紀薇不想坐救護車,也拒絕了其他人員同行,最后助理開車送她去醫院。
天又開始下雨,車里又陰又冷又潮,進了市里后,那種潮潮的感覺才好一些。
醫院里人不多,助理在自助處借了一把輪椅。掛了急診后,醫生看了傷口,說處理得不錯,讓再拍個片看看情況。
從醫生冷靜而嚴肅的神情里,紀薇根本看不出他到底怎么想的,或許他只是按流程走個必要程序,也或許他認為她這傷可能有大問題。
負責拍片的是個女醫生,紀薇躺在一張又冷又硬的金屬床上,按要求一動不動。
然后醫院機器用一種不詳的速度將她緩緩吞入,那一剎她有種不妙聯想萬一那烏鴉嘴的劇組醫生不幸言中怎么辦
若軟骨損傷,或者更慘韌帶斷裂的話,那就是近乎沒有期限的康復療養。
如果再落下什么終身問題,以后一瘸一拐的話她開始嚴肅考慮要不再重生一次算了,跟江燁下輩子再見吧。
誰知片子出來,女醫生很隨意地看了一眼,完全不干己事地評論了句,“腿骨長得挺漂亮的。”
“別的沒什么問題嗎”
“好得很。”
紀薇松了口氣,覺得那劇組醫生果然多事,然后她把包和手機都交給了助理,從輪椅上起來,艱難地一手扶墻,一翹一翹地踮腳去上廁所。
紀薇清楚自己走路的每一刻大概都像個小腦不平衡的鴨子,這就是她不要隨行人員的原因對形象的傷害太大。

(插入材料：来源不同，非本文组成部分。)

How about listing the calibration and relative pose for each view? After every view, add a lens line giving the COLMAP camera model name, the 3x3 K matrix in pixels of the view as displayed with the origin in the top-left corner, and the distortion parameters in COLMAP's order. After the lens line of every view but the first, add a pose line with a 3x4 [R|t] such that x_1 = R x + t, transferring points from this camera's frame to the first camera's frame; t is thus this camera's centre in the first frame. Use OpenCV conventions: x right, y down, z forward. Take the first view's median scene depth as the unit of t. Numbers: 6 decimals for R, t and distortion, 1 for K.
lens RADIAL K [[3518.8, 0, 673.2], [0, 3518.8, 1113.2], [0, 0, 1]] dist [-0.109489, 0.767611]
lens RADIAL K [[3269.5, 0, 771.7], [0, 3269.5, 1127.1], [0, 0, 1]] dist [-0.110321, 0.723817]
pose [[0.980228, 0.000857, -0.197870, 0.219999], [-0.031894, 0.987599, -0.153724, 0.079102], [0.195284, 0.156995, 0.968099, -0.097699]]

出來洗手時,小助理拿著她的手機一臉緊張地跑進洗手間,說剛剛江燁打電話來問情況了。
紀薇聞言一愣,偏過頭挑眉看她,“然后呢”
助理幾乎復讀機般道,“讓你好好休息,傷口注意別沾水,這兩周不要勉強拍戲了,具體安排他會跟韓導溝通。”
紀薇輕輕哦一聲,輕輕甩干手上的冷水。
所以他確實是去開會了。
晚上八點左右,韓導和副導演雙雙來了醫院慰問。
兩個大男人還帶了探望用的鮮花,不知道他們是從哪搞的,這附近似乎沒花店。
韓導把花交給助理,親切地坐在她窄小的病床邊,很夸張地問,“我最美的女主演怎么樣了”
紀薇早已習慣了這位導演偶爾的娘化發言和gay傾向,她說明早再換一次藥,大概就能出院了。然后看了一眼他們帶來的花,很不給面子地抱怨,“導兒,我寧可你帶點吃的過來。”
韓導哈哈一笑,轉頭看了一眼副導演,于是副導演帶著紀薇的助理一起出去了,大概是去看附近有什么餐館能外帶的。
然后韓導又左右看了看,紀薇問他在看什么。
“江老師還是沒來”
她笑了笑,“他在開會,定山海的宣傳策略什么的。”頓了頓,她輕聲道,“大概挺忙的。”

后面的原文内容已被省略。